И разговоров у нас по вечерам уже не было. Не знаю, почему так.
После того, как я застал ее в слезах, она стала относиться ко
мне как-то слегка, подчас небрежно, даже с иронией, и называла
меня почему-то «сударь мой». То, что раньше казалось ей
страшным, удивительным, героическим и что возбуждало в ней
зависть и восторг, теперь не трогало ее вовсе, и обыкновенно,
выслушав меня, она слегка потягивалась и говорила:
— Да, было дело под Полтавой, сударь мой, было.
Случалось даже, что я не встречался с ней по целым дням. Бывало,
постучишься робко и виновато в ее дверь — ответа нет;
постучишься еще раз — молчание... Стоишь около двери и слушаешь;
но вот мимо проходит горничная и холодно заявляет: «madame est
partie» 1. Затем ходишь по коридору гостиницы, ходишь, ходишь...

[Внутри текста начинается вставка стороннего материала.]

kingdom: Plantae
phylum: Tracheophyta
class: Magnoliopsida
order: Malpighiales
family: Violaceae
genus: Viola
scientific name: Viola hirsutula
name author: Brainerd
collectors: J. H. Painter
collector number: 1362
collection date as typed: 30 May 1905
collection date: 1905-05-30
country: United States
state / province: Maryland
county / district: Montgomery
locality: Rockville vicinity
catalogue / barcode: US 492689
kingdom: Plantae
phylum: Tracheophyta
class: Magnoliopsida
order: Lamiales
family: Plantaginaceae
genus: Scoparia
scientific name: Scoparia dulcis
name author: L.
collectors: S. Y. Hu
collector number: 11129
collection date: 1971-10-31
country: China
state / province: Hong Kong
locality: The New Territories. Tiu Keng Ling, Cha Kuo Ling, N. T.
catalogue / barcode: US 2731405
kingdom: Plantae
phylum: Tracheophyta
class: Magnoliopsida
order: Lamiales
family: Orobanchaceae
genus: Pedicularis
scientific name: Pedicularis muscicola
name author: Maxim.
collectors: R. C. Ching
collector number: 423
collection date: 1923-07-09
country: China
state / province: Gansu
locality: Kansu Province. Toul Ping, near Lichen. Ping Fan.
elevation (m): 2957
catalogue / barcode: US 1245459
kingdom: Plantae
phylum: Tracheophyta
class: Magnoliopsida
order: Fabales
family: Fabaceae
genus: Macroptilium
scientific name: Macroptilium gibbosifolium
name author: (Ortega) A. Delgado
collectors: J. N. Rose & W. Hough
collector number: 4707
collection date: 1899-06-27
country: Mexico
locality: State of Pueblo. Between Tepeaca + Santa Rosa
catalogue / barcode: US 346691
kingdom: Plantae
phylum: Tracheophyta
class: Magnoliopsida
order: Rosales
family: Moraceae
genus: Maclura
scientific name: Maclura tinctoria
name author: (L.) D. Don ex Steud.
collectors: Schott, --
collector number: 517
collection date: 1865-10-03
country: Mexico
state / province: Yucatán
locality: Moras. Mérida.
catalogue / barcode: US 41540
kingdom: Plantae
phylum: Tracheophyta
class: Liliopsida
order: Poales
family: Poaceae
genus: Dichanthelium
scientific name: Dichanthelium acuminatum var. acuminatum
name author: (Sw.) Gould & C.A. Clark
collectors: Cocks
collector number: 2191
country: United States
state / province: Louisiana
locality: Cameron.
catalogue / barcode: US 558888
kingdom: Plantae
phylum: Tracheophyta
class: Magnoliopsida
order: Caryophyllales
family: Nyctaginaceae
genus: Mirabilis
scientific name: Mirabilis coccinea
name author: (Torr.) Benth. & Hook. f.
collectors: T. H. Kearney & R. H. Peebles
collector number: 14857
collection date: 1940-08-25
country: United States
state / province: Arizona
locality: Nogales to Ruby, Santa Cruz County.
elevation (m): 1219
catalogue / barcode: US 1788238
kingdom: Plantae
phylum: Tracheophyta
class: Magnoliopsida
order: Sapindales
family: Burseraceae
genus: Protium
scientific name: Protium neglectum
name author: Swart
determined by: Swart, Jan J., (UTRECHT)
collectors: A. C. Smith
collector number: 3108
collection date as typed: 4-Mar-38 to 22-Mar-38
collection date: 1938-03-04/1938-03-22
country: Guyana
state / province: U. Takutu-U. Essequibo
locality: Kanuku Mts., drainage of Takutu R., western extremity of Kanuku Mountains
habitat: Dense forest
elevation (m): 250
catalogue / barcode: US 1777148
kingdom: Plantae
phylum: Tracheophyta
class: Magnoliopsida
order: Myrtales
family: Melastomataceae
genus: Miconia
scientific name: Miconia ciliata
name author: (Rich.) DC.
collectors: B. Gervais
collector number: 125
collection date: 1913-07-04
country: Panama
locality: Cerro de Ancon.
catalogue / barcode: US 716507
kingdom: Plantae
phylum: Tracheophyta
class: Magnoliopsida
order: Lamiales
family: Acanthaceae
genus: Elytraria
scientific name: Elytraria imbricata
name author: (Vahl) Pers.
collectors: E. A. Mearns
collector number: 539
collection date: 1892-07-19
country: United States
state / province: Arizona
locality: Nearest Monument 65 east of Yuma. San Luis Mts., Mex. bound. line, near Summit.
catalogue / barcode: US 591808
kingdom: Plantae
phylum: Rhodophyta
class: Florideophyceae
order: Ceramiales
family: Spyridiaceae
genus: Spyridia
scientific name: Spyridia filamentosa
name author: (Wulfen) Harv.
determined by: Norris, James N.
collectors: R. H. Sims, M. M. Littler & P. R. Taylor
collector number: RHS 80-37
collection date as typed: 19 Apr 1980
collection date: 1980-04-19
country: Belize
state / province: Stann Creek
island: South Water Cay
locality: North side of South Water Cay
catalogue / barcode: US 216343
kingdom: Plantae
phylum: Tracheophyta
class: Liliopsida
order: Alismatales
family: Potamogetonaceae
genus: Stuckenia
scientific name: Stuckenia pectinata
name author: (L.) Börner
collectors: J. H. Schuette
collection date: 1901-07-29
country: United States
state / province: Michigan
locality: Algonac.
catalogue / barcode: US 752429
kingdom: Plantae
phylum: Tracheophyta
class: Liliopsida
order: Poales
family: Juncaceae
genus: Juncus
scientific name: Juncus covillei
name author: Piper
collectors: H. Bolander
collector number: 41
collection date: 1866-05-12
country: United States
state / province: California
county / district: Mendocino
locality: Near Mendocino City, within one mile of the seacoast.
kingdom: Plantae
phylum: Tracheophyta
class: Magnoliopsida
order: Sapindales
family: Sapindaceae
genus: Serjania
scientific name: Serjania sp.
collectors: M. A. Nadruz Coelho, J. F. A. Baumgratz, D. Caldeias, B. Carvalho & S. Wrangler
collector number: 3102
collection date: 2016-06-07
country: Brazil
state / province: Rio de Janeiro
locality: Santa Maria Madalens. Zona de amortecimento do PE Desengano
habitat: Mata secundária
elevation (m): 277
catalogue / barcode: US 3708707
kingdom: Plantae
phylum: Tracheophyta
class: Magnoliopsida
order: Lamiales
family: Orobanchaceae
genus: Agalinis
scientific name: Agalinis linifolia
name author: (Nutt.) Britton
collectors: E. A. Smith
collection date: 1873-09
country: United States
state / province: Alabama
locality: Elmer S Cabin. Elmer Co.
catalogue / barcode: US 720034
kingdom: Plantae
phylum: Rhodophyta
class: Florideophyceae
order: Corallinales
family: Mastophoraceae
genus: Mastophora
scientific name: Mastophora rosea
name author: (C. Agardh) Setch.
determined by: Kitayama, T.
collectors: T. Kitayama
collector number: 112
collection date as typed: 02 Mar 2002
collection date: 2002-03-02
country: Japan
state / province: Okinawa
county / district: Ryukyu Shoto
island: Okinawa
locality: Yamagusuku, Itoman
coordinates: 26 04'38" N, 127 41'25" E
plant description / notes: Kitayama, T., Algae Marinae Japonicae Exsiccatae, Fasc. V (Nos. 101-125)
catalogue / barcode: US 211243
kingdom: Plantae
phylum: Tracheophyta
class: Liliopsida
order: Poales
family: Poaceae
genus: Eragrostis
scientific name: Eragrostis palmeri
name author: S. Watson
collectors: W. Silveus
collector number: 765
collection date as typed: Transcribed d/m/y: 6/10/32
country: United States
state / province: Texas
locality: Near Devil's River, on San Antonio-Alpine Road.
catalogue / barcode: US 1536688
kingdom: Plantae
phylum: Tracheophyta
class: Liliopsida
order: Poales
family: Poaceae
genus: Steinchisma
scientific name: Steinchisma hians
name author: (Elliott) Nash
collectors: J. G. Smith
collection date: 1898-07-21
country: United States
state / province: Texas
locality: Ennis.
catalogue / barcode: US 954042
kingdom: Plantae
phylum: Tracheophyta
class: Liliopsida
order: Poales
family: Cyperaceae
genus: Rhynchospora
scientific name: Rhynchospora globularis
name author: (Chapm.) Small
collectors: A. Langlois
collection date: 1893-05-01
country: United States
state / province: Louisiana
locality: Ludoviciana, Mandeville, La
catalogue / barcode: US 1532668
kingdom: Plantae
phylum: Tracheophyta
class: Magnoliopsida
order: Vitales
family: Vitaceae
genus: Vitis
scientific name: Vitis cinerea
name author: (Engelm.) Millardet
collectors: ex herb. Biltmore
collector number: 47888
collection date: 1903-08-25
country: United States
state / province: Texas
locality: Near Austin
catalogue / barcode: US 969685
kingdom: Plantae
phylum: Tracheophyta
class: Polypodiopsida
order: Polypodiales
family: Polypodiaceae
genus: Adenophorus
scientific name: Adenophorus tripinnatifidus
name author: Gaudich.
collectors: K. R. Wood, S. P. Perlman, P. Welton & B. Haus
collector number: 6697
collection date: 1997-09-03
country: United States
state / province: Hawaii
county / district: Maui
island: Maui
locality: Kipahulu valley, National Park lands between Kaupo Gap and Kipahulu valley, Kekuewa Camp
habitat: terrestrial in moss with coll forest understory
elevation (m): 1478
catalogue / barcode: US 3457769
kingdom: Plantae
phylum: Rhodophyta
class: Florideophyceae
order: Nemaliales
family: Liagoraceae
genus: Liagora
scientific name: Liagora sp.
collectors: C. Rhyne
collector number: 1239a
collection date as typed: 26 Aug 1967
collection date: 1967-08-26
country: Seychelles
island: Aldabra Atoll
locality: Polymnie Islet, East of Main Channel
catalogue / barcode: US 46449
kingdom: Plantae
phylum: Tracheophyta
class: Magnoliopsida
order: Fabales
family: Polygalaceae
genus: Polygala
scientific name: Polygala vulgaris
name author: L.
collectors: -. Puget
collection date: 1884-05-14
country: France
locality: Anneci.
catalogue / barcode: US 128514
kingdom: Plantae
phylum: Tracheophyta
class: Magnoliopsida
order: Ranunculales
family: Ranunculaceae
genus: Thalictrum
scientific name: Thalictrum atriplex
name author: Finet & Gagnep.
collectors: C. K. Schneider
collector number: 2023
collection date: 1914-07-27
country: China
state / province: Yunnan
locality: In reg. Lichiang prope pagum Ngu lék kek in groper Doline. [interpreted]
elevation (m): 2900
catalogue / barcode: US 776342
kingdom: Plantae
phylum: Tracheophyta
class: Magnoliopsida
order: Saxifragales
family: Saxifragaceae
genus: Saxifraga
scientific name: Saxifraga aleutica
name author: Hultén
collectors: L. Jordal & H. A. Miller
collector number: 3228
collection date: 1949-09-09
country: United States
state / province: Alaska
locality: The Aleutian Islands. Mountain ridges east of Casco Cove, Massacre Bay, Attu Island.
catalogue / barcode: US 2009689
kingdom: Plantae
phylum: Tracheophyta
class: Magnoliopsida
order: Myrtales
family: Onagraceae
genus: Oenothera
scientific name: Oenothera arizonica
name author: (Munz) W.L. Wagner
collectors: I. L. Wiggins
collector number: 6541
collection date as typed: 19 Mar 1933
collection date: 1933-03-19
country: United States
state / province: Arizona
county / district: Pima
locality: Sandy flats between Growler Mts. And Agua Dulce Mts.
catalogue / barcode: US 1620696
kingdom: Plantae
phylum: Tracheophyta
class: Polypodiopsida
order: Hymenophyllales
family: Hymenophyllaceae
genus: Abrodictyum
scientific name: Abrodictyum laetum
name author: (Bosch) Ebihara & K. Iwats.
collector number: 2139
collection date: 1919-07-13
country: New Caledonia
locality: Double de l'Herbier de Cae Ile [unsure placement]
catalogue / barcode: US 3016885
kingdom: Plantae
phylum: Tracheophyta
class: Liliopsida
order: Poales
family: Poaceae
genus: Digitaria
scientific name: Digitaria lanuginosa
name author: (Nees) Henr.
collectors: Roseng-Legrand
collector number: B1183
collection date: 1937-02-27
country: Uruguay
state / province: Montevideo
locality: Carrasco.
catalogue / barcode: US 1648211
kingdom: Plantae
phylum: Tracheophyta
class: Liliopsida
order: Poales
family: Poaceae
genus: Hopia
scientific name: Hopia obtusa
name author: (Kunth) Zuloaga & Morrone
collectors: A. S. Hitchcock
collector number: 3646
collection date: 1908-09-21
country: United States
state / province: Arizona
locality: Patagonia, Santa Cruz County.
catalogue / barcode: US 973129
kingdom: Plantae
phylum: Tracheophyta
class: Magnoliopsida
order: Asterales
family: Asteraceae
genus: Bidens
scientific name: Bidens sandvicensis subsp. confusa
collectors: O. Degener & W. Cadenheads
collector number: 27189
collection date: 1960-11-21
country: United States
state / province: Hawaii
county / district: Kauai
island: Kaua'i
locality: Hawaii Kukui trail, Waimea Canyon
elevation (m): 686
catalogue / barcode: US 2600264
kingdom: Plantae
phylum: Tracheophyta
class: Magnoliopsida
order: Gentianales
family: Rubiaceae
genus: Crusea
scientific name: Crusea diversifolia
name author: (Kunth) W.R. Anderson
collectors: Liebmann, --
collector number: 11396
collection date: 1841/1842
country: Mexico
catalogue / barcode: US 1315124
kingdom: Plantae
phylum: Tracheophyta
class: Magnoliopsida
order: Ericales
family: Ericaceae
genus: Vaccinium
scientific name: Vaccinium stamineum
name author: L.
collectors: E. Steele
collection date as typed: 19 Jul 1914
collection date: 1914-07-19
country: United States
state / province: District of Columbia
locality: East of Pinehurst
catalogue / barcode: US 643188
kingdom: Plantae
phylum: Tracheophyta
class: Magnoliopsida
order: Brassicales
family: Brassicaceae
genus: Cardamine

Какие-то англичане, полногрудые дамы, гарсоны во фраках... И
когда я долго смотрю на длинный полосатый ковер, который тянется
через весь коридор, мне приходит на мысль, что в жизни этой
женщины я играю странную, вероятно, фальшивую роль и что уже не
в моих силах изменить эту роль; я бегу к себе в номер, падаю на
постель и думаю, думаю и не могу ничего придумать, и для меня
ясно только, что мне хочется жить, и что чем некрасивее, суше и
черствее становится ее лицо, тем она ближе ко мне и тем сильнее
и больней я чувствую наше родство. Пусть я — «сударь мой», пусть
этот легкий, пренебрежительный тон, пусть что угодно, но только
не оставляй меня, мое сокровище. Мне теперь страшно одному.
Потом я опять выхожу в коридор, с тревогой прислушиваюсь... Я не
обедаю, не замечаю, как наступает вечер. Наконец, часу в
одиннадцатом слышатся знакомые шаги и на повороте около лестницы
показывается Зинаида Федоровна.
— Прогуливаетесь? — спрашивает она, проходя мимо. — Вы бы лучше
шли наружу... Спокойной ночи!
— Но разве мы уже не увидимся сегодня?
— Уже поздно, кажется. Впрочем, как хотите.
— Скажите, где вы были? — спрашиваю я, входя за нею в номер.
— Где? В Монте-Карло, — она достает из кармана штук десять
золотых монет и говорит: — Вот, сударь мой. Выиграла. Это в
рулетку.
— Ну, вы не станете играть.
— Отчего же? Я и завтра опять поеду.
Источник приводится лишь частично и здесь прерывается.